▶ **EXERCISE**
Print the data below line for line, leaving out the pictures.

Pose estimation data
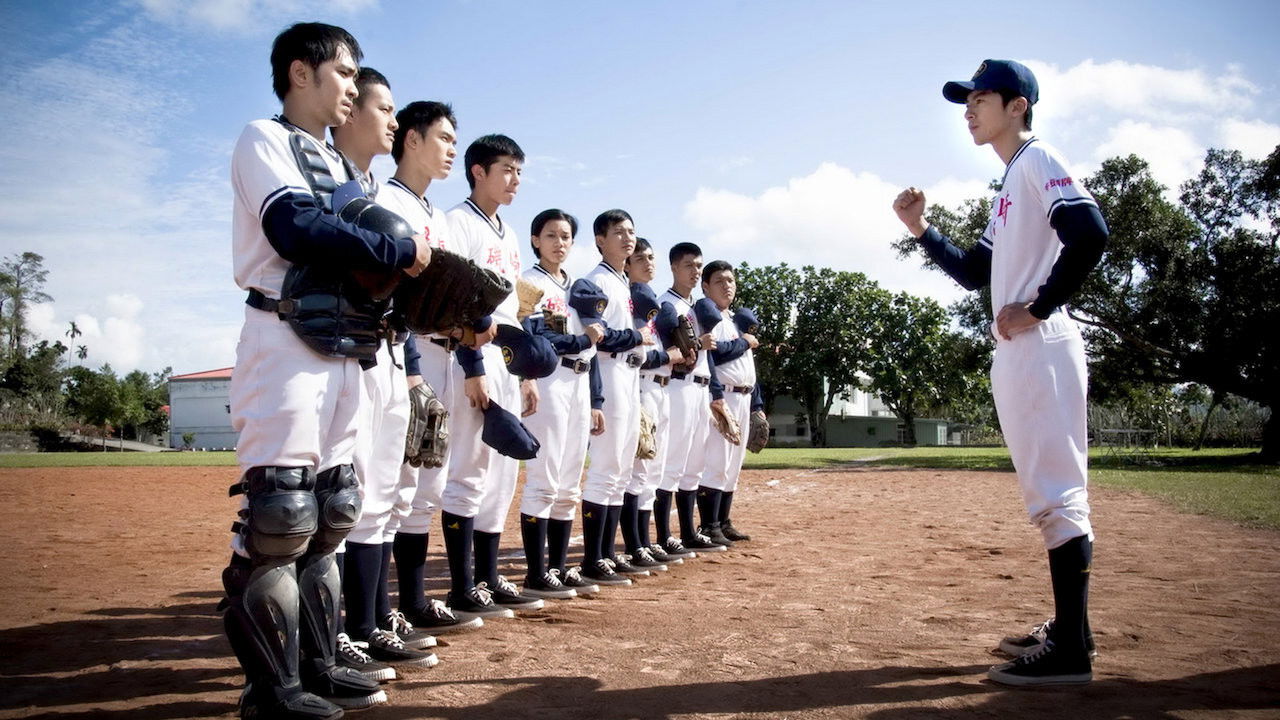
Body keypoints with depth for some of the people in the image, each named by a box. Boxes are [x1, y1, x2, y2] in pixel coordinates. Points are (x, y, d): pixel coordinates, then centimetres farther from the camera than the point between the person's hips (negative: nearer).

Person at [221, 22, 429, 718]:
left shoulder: (339, 165, 23)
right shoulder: (265, 138, -1)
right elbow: (295, 228, -19)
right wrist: (401, 253, -15)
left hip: (343, 349, 9)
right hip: (286, 342, -9)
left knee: (329, 515, 11)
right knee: (278, 516, -9)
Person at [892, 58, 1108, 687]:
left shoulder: (1039, 161, -5)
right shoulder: (1007, 188, 23)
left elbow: (1090, 234, -22)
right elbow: (974, 272, 24)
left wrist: (1037, 308, -18)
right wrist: (921, 230, 14)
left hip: (1040, 351, -10)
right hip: (1014, 356, 10)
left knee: (1056, 492, -9)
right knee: (1046, 493, 13)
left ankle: (1071, 654, -5)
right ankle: (1068, 630, 22)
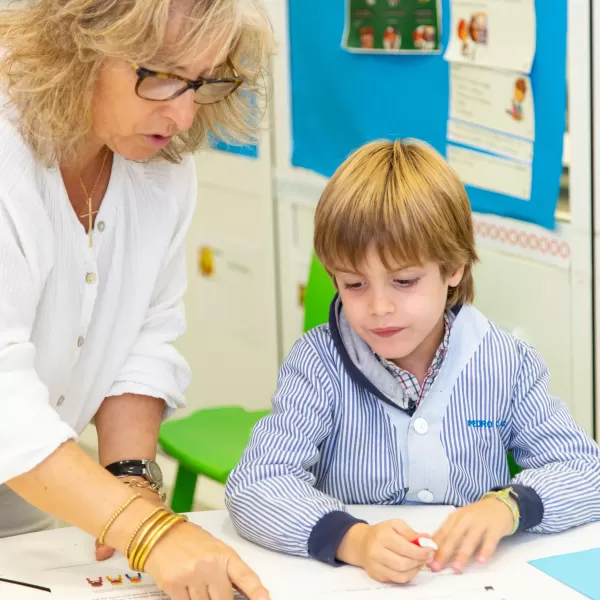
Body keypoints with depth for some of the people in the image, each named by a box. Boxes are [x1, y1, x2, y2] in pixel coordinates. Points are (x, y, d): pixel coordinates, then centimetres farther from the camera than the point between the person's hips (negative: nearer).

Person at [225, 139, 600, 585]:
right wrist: (352, 540, -32)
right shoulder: (319, 364, -8)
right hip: (353, 583, -2)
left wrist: (508, 506, -20)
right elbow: (254, 485, -16)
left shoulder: (505, 365, -2)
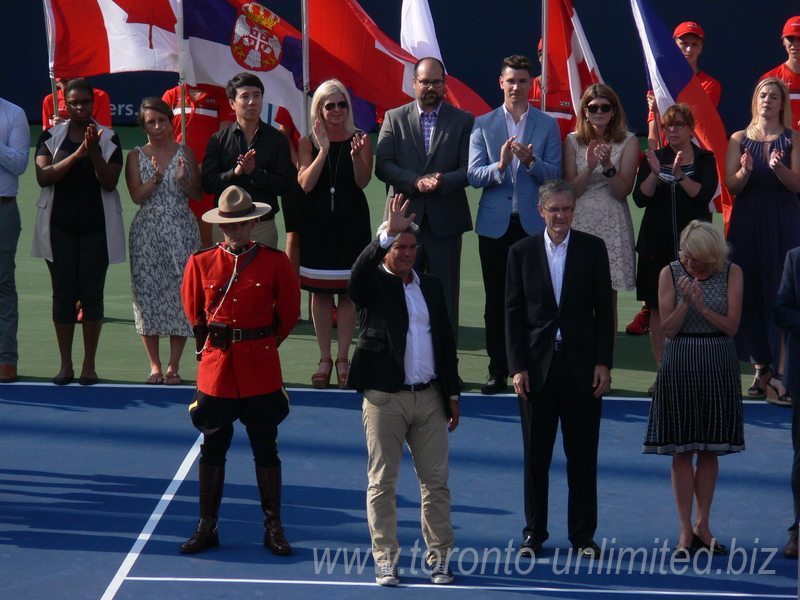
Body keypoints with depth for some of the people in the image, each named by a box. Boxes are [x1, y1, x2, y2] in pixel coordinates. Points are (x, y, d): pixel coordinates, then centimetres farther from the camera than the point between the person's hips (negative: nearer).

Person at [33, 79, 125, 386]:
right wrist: (76, 155, -19)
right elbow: (43, 176, -9)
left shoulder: (109, 138, 4)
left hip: (97, 226, -1)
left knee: (92, 294, -1)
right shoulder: (51, 137, 6)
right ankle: (65, 364, 8)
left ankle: (89, 364, 6)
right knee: (63, 294, 1)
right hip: (59, 227, 1)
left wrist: (94, 151, -20)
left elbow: (109, 182, -6)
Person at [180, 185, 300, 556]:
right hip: (216, 367, 1)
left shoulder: (275, 262, -2)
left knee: (266, 449, 5)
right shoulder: (200, 263, 1)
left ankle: (273, 528, 11)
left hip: (261, 369, -1)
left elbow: (288, 315, 7)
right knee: (212, 449, 7)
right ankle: (207, 527, 15)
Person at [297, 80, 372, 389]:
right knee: (320, 292, 4)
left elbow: (363, 181, -9)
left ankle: (342, 358, 8)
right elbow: (305, 183, -10)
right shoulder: (308, 143, 2)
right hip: (316, 224, 1)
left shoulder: (360, 140, 1)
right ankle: (324, 360, 12)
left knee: (348, 291, 1)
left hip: (350, 224, -1)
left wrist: (356, 155, -27)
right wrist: (324, 149, -17)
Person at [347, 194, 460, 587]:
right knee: (382, 483, 1)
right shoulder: (373, 285, 0)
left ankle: (438, 557, 13)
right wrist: (388, 231, -36)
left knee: (436, 481, 5)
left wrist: (452, 394, 14)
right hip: (385, 398, -4)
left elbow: (446, 341, 17)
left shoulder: (431, 286, 14)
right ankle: (384, 560, 7)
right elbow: (360, 271, -26)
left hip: (429, 398, 4)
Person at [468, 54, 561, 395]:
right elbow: (473, 175, 0)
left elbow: (555, 174, 1)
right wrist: (500, 166, -19)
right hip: (495, 224, 1)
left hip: (533, 223, -1)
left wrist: (531, 162, -18)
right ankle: (498, 371, 8)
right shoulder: (483, 125, 8)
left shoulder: (547, 126, 8)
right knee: (496, 301, 2)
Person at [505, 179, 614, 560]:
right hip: (537, 365, 0)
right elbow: (513, 312, 3)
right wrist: (517, 367, -4)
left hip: (581, 365, 0)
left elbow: (604, 309, 3)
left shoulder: (593, 249, 3)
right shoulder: (522, 252, 4)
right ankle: (534, 533, 17)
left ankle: (583, 535, 12)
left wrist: (603, 363, -3)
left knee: (583, 456, 3)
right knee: (535, 456, 6)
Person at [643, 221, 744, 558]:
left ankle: (702, 525, 16)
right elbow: (668, 329, -4)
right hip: (680, 365, -1)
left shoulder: (731, 274, -1)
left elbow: (731, 326, -6)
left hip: (719, 366, 1)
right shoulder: (670, 274, -3)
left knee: (710, 449, 6)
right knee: (682, 450, -2)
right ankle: (685, 531, 2)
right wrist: (685, 302, -20)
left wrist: (702, 306, -19)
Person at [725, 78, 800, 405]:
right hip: (747, 223, 2)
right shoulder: (739, 139, 8)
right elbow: (731, 186, 1)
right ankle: (761, 368, 10)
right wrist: (744, 171, -19)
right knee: (750, 294, 1)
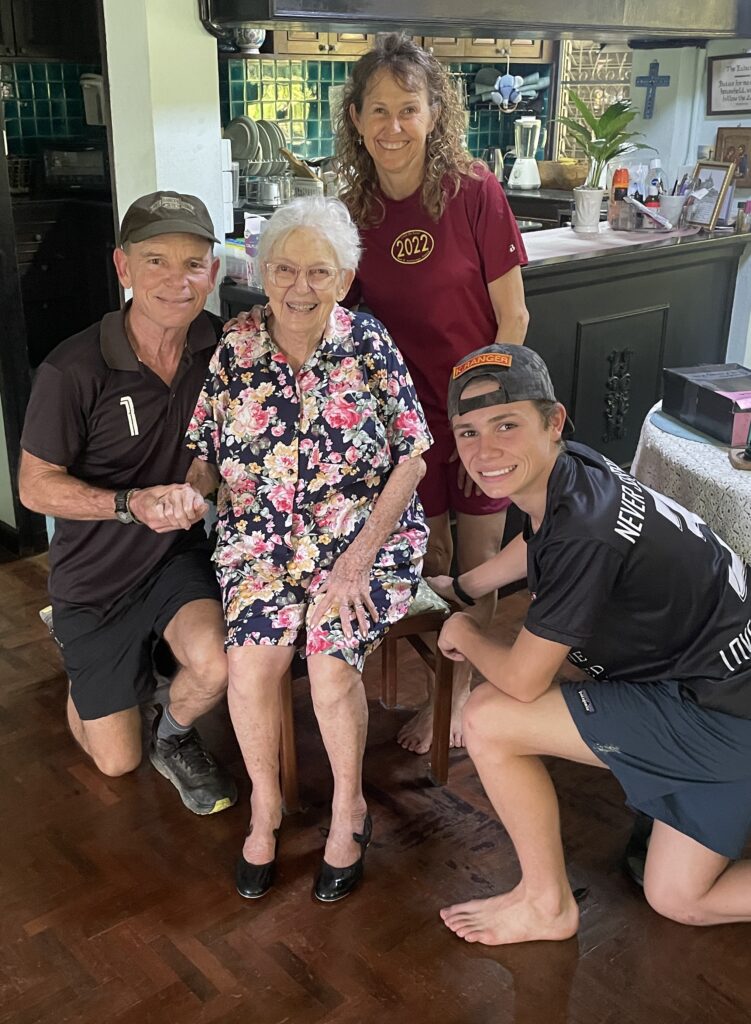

▶ **EXPECTED ANSWER**
Body keypoints with depth for some of the people in the image, each named by a box. Boxes are [x1, y1, x2, y2] in pixel coordinates. Points are (x, y, d): pixel coordinates, then centimetres farther from the camera than the point between the person's hips (negative: nearer).

Person at [221, 22, 429, 718]:
left shoulder: (339, 165, 23)
right shoulder: (265, 138, -1)
right elbow: (295, 228, -19)
right wrist: (401, 253, -15)
left hip: (343, 349, 9)
right hip: (286, 342, -9)
left knee: (329, 515, 11)
right knee: (278, 516, -9)
Person at [892, 58, 1108, 687]:
left shoulder: (1039, 161, -5)
right shoulder: (1007, 188, 23)
left elbow: (1090, 234, -22)
right elbow: (974, 272, 24)
left wrist: (1037, 308, -18)
right wrist: (921, 230, 14)
left hip: (1040, 351, -10)
right hip: (1014, 356, 10)
left knee: (1056, 492, -9)
right knee: (1046, 493, 13)
left ankle: (1071, 654, -5)
right ankle: (1068, 630, 22)
Body keypoints with depth for some of the people in the image, each named by a box. Boxes are [x1, y1, x2, y2] in pixel coordinates. Points are (x, y, d): pixel coordinates, then centimetres farther from the camera than the point between the person's hips (negative: nearer).

Person at [225, 139, 600, 585]:
right wrist: (352, 540, -32)
right shoulder: (319, 364, -8)
right hip: (353, 583, -2)
left wrist: (508, 506, -20)
right elbow: (254, 485, -16)
left shoulder: (505, 365, -2)
Body keypoints with depth for some of the people in the image, each named by a box. Boxes are [x1, y1, x2, y2] in pixel coordinates. Points are (x, y, d): pixel coordinates, then centimetres farther from the camera than the point between the person's hips (negative: nearer).

Person at [33, 79, 125, 386]:
right wrist: (76, 155, -19)
right elbow: (43, 176, -9)
left shoulder: (109, 138, 4)
left hip: (97, 226, -1)
left knee: (92, 294, -1)
right shoulder: (51, 137, 6)
right ankle: (65, 364, 8)
left ankle: (89, 364, 6)
right knee: (63, 294, 1)
right hip: (59, 227, 1)
left wrist: (94, 151, -20)
left elbow: (109, 182, -6)
Person at [180, 185, 300, 556]:
right hip: (216, 367, 1)
left shoulder: (275, 262, -2)
left knee: (266, 449, 5)
right shoulder: (200, 263, 1)
left ankle: (273, 528, 11)
left hip: (261, 369, -1)
left elbow: (288, 315, 7)
right knee: (212, 449, 7)
right ankle: (207, 527, 15)
Person at [297, 80, 372, 389]:
right knee: (320, 292, 4)
left elbow: (363, 181, -9)
left ankle: (342, 358, 8)
right elbow: (305, 183, -10)
right shoulder: (308, 143, 2)
right hip: (316, 224, 1)
left shoulder: (360, 140, 1)
right ankle: (324, 360, 12)
left knee: (348, 291, 1)
left hip: (350, 224, -1)
left wrist: (356, 155, -27)
right wrist: (324, 149, -17)
Person at [347, 194, 460, 587]:
right knee: (382, 483, 1)
right shoulder: (373, 285, 0)
left ankle: (438, 557, 13)
right wrist: (388, 231, -36)
left knee: (436, 481, 5)
left wrist: (452, 394, 14)
right hip: (385, 398, -4)
left elbow: (446, 341, 17)
left shoulder: (431, 286, 14)
right ankle: (384, 560, 7)
right elbow: (360, 271, -26)
left hip: (429, 398, 4)
Person at [468, 54, 561, 395]:
right elbow: (473, 175, 0)
left elbow: (555, 174, 1)
right wrist: (500, 166, -19)
right hip: (495, 224, 1)
left hip: (533, 223, -1)
left wrist: (531, 162, -18)
right ankle: (498, 371, 8)
right shoulder: (483, 125, 8)
left shoulder: (547, 126, 8)
right knee: (496, 301, 2)
Person at [505, 179, 614, 560]:
right hip: (537, 365, 0)
right elbow: (513, 312, 3)
right wrist: (517, 367, -4)
left hip: (581, 365, 0)
left elbow: (604, 309, 3)
left shoulder: (593, 249, 3)
right shoulder: (522, 252, 4)
right ankle: (534, 533, 17)
left ankle: (583, 535, 12)
left wrist: (603, 363, -3)
left knee: (583, 456, 3)
right knee: (535, 456, 6)
Person at [643, 221, 744, 558]:
left ankle: (702, 525, 16)
right elbow: (668, 329, -4)
right hip: (680, 365, -1)
left shoulder: (731, 274, -1)
left elbow: (731, 326, -6)
left hip: (719, 366, 1)
right shoulder: (670, 274, -3)
left knee: (710, 449, 6)
right knee: (682, 450, -2)
right ankle: (685, 531, 2)
right wrist: (685, 302, -20)
left wrist: (702, 306, -19)
Person at [725, 78, 800, 405]:
right hip: (747, 223, 2)
right shoulder: (739, 139, 8)
right elbow: (731, 186, 1)
right ankle: (761, 368, 10)
right wrist: (744, 171, -19)
right knee: (750, 294, 1)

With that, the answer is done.